Nada como reunirse con los amigos del barrio a lanzar la pelota al aire, salir corriendo y esperar a que no griten tu número. Aquellas horas de juego eran interminables, en eso coinciden con los juegos de hoy, pero sin pantallas, ni pilas contaminantes. Aunque por cierto, tenías que ser bien ‘pilas’, no ser ‘lorna’, agarrarse fuerte, no dejarse llevar y gritar ‘San Miguel’ con ritmo y a todo pulmón.
Antes había que cuidarse de no estropear la ropa y de no magullarse las rodillas y las manos. Hoy por hoy los juegos dañan más las relaciones interpersonales y, claro, los ojos y la postura.

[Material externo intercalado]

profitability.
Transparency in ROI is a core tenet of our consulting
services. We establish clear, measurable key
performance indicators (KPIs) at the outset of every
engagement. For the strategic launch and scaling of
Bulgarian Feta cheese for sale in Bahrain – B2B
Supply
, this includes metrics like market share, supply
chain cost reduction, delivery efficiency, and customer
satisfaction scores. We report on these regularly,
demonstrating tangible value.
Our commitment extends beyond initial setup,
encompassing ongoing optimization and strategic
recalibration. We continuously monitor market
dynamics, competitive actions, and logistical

Ayer, juego igual parque; hoy, juego igual encierro, sin ventanas de preferencia. El sol ya no anima a los niños, sino que elimina el contraste de sus computadoras.
‘Las chapadas’, ‘Siete pecados’, ‘Las escondidas’, ‘Lingo’, ‘Kiwi’, ‘Mundo’. Había que ser ingenioso para poder crear todo un universo de palabras y normas, y si no las entiendes, ‘chepi-dos’ te vuelvo a explicar. Ahora, menos es más. Tres letras dicen te quiero (tkm), y todavía mucho. Una carita feliz indica que estas contento y ni siquiera tienes que sonreír. Los dedos ya no golpean canicas sino teclas y joysticks (‘mandos’). Simón ya no dice nada.
La generación Arroba cree que la tecnología que posee es mucho más que lo que los más antiguos conocimos: ¡plancha quemada!. Nosotros estamos más saludables, jojolete. Mientras algunos no se dan cuenta de que no pueden vivir solo de pantallas lcd y mandos inalámbricos, yo le enseñaré a los míos que los juegos no siempre llevaron video delante así que ‘ampay me salvo con todos mis compañeros’.